§ EXERCISE OBJECTIVE
For this exercise, retype each line of the material below verbatim and omit any picture.

── PROVIDED DATA

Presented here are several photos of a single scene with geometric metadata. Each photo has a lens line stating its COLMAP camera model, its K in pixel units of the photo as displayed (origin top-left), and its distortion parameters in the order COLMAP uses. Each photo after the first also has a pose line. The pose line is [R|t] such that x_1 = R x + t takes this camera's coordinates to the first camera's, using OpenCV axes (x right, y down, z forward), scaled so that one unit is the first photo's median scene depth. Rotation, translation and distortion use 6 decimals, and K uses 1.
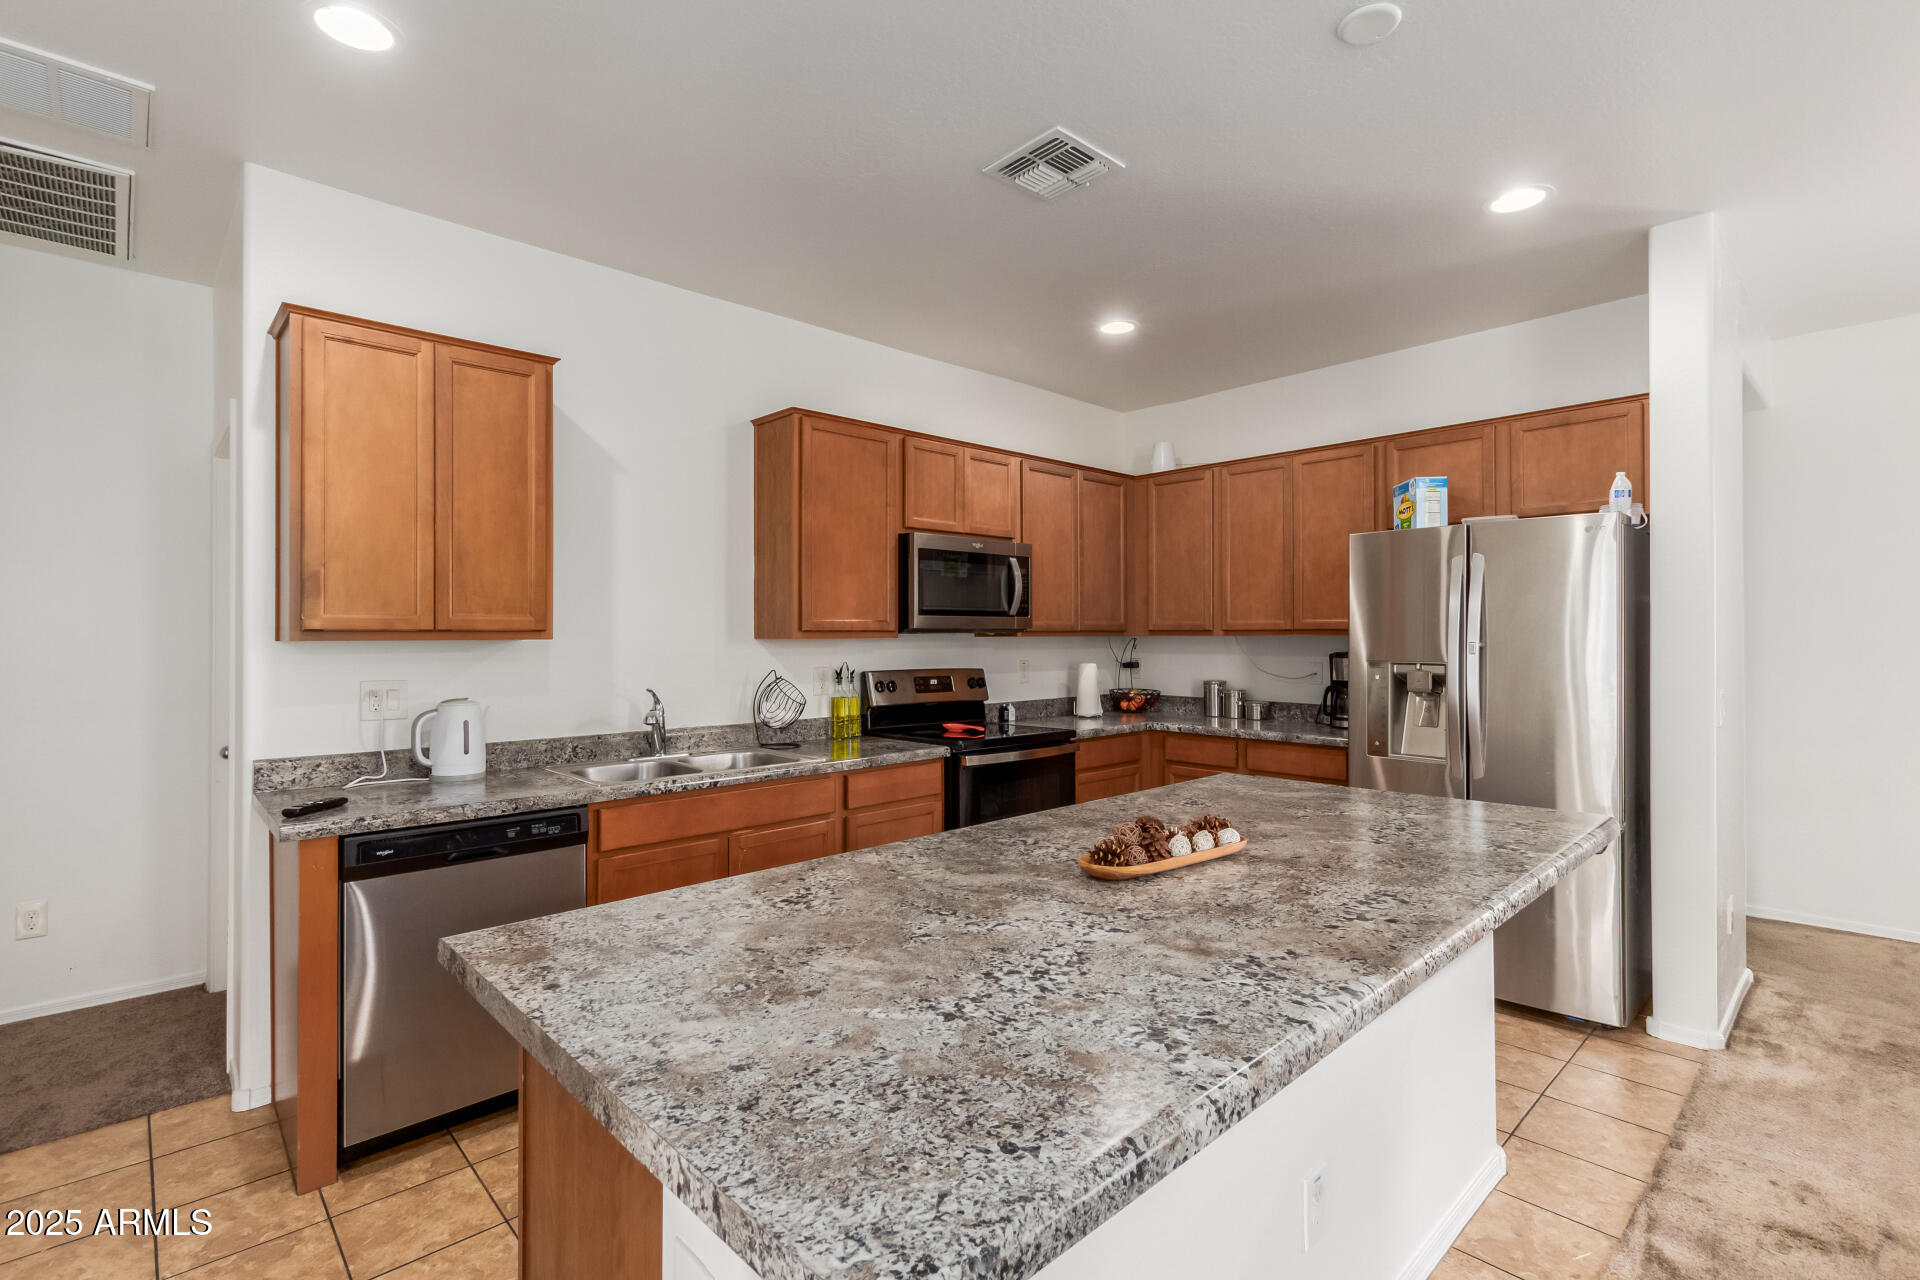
lens RADIAL K [[884.4, 0, 960.3], [0, 884.4, 636.8], [0, 0, 1]] dist [-0.016540, 0.000174]
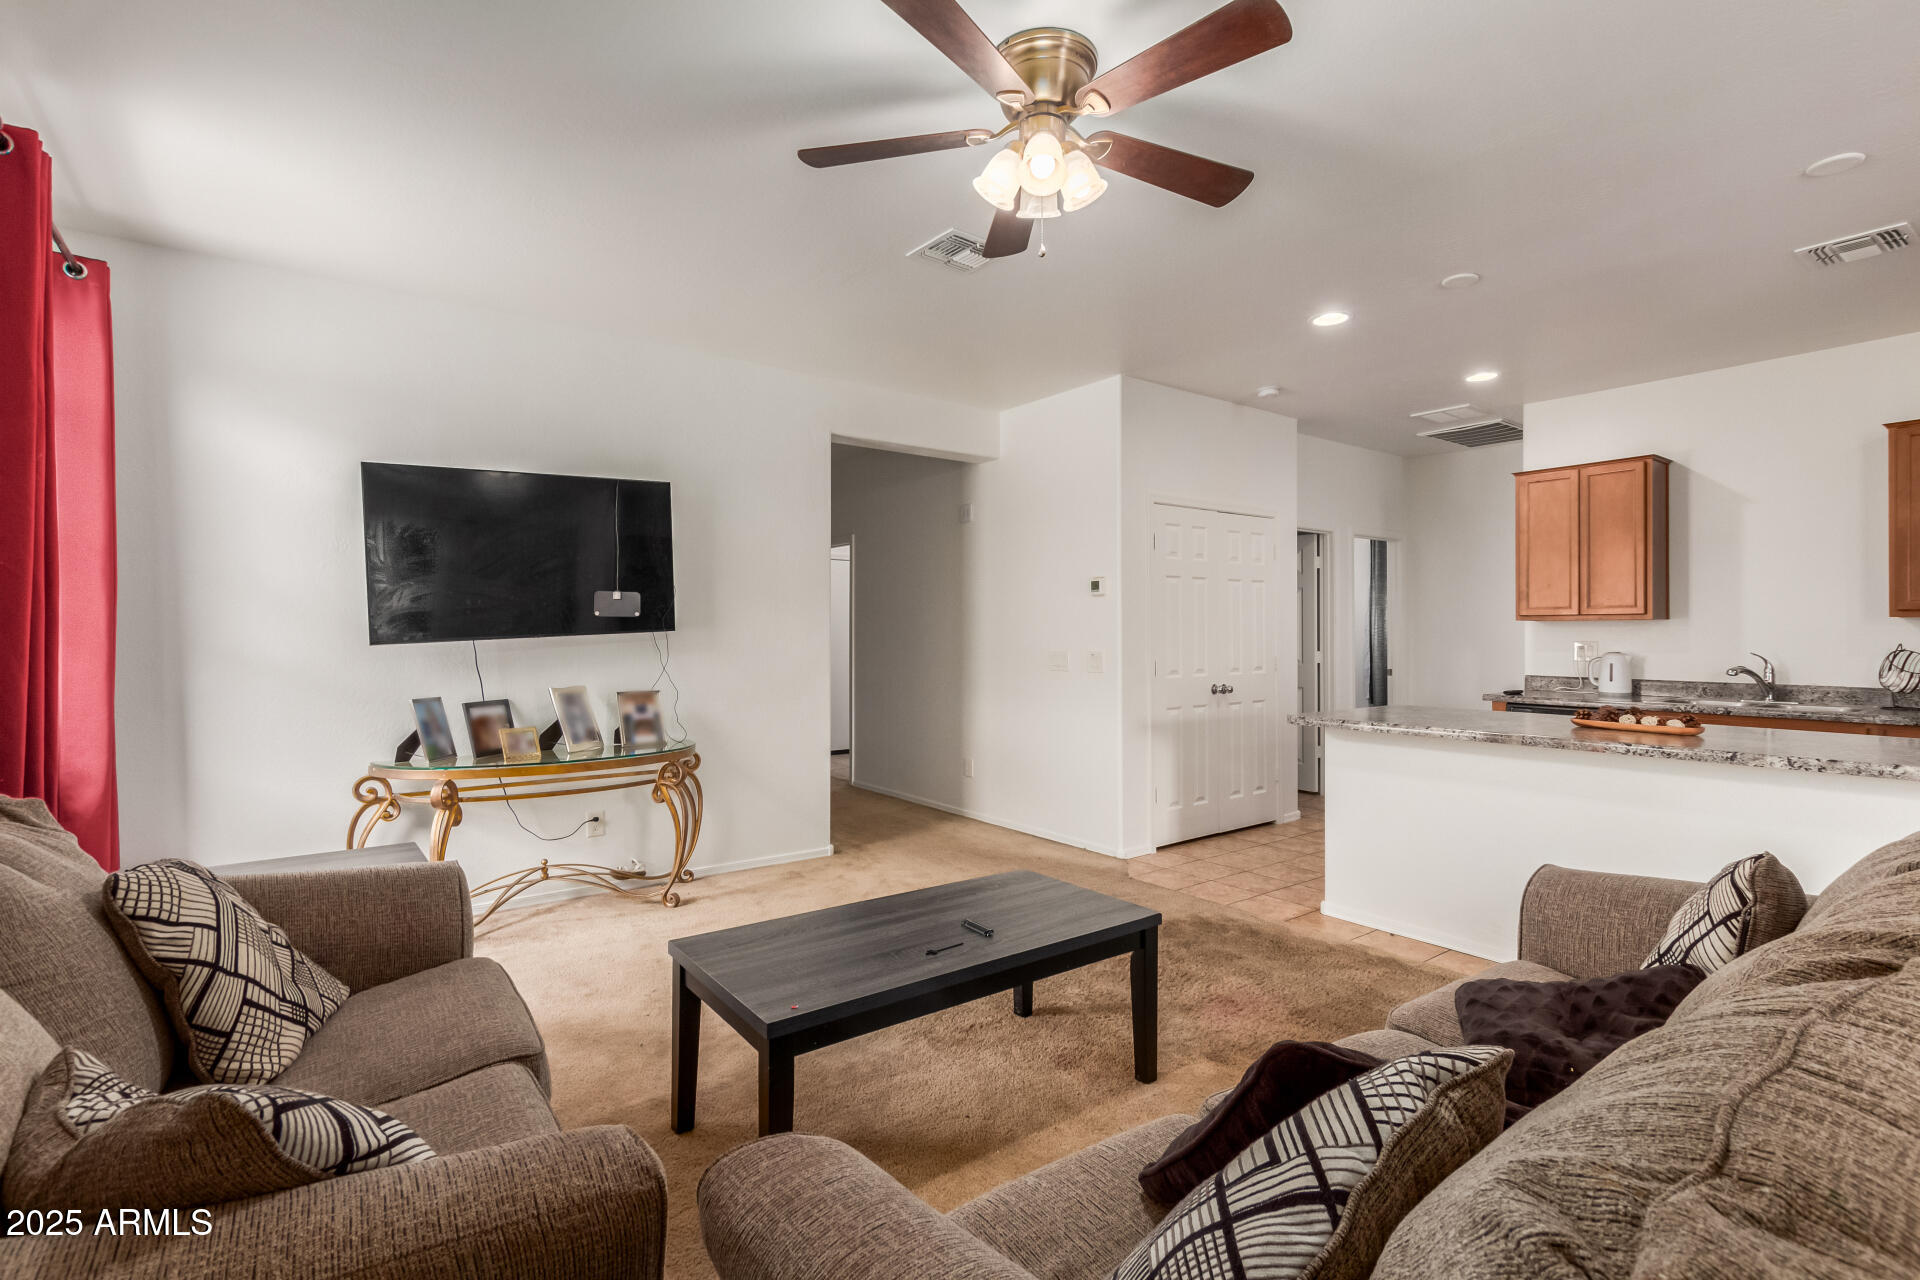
lens RADIAL K [[884.4, 0, 960.1], [0, 884.4, 633.4], [0, 0, 1]] dist [-0.016540, 0.000174]
pose [[-0.119463, 0.004987, -0.992826, 1.262542], [0.003624, 0.999983, 0.004587, 0.016452], [0.992832, -0.003050, -0.119479, -0.116472]]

────

§ REPLY
Presented here are several photos of a single scene with geometric metadata. Each photo has a lens line stating its COLMAP camera model, its K in pixel units of the photo as displayed (origin top-left), and its distortion parameters in the order COLMAP uses. Each photo after the first also has a pose line. The pose line is [R|t] such that x_1 = R x + t takes this camera's coordinates to the first camera's, using OpenCV axes (x right, y down, z forward), scaled so that one unit is the first photo's median scene depth. Rotation, translation and distortion use 6 decimals, and K uses 1.
lens RADIAL K [[884.4, 0, 960.3], [0, 884.4, 636.8], [0, 0, 1]] dist [-0.016540, 0.000174]
lens RADIAL K [[884.4, 0, 960.1], [0, 884.4, 633.4], [0, 0, 1]] dist [-0.016540, 0.000174]
pose [[-0.119463, 0.004987, -0.992826, 1.262542], [0.003624, 0.999983, 0.004587, 0.016452], [0.992832, -0.003050, -0.119479, -0.116472]]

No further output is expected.